#### [Description of the task]
Scan the entries that follow and work out how many lines contain "dish". Give the number and nothing else.

#### [Material provided]
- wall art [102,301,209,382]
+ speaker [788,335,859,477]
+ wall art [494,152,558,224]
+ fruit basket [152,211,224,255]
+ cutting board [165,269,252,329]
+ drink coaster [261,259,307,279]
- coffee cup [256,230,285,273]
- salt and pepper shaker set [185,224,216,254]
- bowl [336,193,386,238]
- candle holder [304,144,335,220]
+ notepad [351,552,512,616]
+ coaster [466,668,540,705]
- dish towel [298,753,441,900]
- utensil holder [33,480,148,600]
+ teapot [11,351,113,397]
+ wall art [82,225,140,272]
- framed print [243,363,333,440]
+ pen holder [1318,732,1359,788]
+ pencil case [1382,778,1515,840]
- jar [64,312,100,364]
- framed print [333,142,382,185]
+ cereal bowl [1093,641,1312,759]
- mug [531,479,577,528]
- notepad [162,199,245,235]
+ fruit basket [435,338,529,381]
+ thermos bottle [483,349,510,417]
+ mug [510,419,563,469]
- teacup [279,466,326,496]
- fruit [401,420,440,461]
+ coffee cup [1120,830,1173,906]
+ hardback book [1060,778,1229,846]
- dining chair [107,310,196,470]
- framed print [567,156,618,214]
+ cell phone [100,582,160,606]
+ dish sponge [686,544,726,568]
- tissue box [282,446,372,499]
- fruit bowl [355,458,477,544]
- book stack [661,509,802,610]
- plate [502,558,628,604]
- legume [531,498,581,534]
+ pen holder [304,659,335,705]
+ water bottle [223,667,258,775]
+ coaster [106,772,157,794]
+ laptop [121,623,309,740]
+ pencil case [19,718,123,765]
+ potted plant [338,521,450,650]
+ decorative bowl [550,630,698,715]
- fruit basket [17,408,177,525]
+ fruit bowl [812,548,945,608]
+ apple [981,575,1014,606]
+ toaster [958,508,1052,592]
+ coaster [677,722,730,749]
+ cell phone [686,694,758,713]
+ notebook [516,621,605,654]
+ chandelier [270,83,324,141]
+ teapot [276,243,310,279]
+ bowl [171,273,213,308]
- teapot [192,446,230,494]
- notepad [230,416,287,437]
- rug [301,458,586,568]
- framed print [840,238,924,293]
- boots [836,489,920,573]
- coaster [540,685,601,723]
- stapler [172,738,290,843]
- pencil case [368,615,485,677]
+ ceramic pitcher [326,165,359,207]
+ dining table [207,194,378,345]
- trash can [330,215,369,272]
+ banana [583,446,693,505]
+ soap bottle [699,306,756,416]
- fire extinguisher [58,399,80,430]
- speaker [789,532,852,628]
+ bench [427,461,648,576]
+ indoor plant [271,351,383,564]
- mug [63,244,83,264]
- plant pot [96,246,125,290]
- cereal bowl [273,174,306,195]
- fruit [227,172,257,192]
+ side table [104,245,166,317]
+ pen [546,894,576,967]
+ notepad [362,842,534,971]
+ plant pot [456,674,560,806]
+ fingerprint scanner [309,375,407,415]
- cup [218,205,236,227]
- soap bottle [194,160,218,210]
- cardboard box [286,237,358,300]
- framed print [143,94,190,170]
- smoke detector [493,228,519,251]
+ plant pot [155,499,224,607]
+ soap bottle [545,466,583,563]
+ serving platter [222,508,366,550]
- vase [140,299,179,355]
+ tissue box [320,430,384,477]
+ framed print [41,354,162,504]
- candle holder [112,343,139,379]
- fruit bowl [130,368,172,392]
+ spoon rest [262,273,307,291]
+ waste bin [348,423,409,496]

#### [Written solution]
2